Stubbs, Gerald J., Department of Biological Sciences

Gerald Stubbs
Department of Biological Sciences
5260A MRB III, 465 21st Av S 37232
615-322-2018 (office)
gerald.stubbs@vanderbilt.edu

Amyloid fibers are formed when normally soluble proteins change conformation to form insoluble filaments. These filaments can aggregate and deposit in tissues, causing severe damage
and even death. Many observations suggest that the amyloid structure is a fundamental feature of protein folding. More than 20 different clinical forms of amyloidosis have been recognized,
including neurodegenerative diseases such as Alzheimer’s disease, Parkinson’s disease, and a variety of diseases caused by prions. Mammalian prions are infectious protein aggregates
formed when the protein PrP folds into aberrant structures. They cause infectious, genetic, and sporadic illnesses, including Creutzfeldt-Jakob disease and bovine spongiform encephalopathy
“mad cow disease”.

Amyloid fibrils are long, unbranched, often twisted structures, typically 7-12 nm in diameter, characterized by a “cross-beta” X-ray fiber diffraction pattern. Although amyloid proteins share
the “cross-beta” structure (beta strands approximately at right-angles to the fiber axis), neither the fine details nor the ways in which the strands are assembled to form the structures are
known.
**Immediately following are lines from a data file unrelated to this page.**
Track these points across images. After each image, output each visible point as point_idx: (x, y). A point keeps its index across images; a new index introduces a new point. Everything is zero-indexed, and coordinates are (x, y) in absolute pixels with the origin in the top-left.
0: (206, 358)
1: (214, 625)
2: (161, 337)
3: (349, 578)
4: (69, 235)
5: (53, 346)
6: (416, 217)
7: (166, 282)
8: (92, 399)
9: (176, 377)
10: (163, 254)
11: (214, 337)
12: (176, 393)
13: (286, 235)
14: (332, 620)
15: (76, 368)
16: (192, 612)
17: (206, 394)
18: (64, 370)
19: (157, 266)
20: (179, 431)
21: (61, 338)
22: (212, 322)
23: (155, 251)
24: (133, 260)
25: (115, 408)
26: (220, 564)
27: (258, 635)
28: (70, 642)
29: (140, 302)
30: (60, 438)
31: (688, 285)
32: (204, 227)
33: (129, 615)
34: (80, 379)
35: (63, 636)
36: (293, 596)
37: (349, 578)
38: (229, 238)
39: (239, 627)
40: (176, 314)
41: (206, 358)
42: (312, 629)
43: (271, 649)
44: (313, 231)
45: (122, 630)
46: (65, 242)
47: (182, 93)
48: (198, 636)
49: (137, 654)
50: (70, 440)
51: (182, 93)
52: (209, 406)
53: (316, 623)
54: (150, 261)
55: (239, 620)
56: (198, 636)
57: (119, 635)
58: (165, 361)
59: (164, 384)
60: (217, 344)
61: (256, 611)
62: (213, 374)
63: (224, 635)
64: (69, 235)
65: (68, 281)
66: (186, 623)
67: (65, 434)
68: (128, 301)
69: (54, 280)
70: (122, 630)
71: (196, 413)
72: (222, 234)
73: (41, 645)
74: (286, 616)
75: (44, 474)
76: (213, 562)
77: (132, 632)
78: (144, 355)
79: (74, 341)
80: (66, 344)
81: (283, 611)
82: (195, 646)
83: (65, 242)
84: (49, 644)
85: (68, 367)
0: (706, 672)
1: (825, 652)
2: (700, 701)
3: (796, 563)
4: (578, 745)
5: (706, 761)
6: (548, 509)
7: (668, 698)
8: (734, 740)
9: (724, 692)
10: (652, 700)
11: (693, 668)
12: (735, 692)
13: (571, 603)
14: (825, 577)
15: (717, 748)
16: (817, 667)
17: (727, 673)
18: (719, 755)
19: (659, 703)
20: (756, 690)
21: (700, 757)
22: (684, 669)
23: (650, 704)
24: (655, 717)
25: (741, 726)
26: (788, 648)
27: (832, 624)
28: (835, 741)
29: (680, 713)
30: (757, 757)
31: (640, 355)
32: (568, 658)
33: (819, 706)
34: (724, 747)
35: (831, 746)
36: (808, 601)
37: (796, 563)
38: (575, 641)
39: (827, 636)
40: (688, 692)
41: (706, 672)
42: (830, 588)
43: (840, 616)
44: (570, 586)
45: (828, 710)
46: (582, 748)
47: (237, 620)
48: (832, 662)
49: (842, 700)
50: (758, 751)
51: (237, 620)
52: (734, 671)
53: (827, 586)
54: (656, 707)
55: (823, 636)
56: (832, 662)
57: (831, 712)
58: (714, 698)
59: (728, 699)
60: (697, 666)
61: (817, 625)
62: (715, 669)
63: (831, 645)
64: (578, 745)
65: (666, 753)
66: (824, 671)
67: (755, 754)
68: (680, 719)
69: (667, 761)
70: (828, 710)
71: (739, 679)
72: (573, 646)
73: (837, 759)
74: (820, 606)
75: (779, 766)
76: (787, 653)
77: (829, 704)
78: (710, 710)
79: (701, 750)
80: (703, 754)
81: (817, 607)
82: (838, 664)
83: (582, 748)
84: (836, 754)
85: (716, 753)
Because of their complexity and insolubility, amyloid fibers have resisted characterization by protein crystallography and NMR. Structural studies are needed in order to answer
fundamental protein folding questions, to understand the physiology of amyloid accumulation, and for rational design of drugs to prevent or reverse amyloid formation, or to inhibit the physiological
effects of amyloids.

We are using primarily X-ray fiber diffraction methods to study the three-dimensional molecular structures of a variety of amyloids, including A-beta (Alzheimer’s) and both yeast and
mammalian prions, in collaboration with Dr Stanley Prusiner from UCSF. Students in our laboratory use the methods of structural biology, including synchrotron X-ray diffraction and
electron microscopy, combining approaches from biology, chemistry, mathematics, and physics.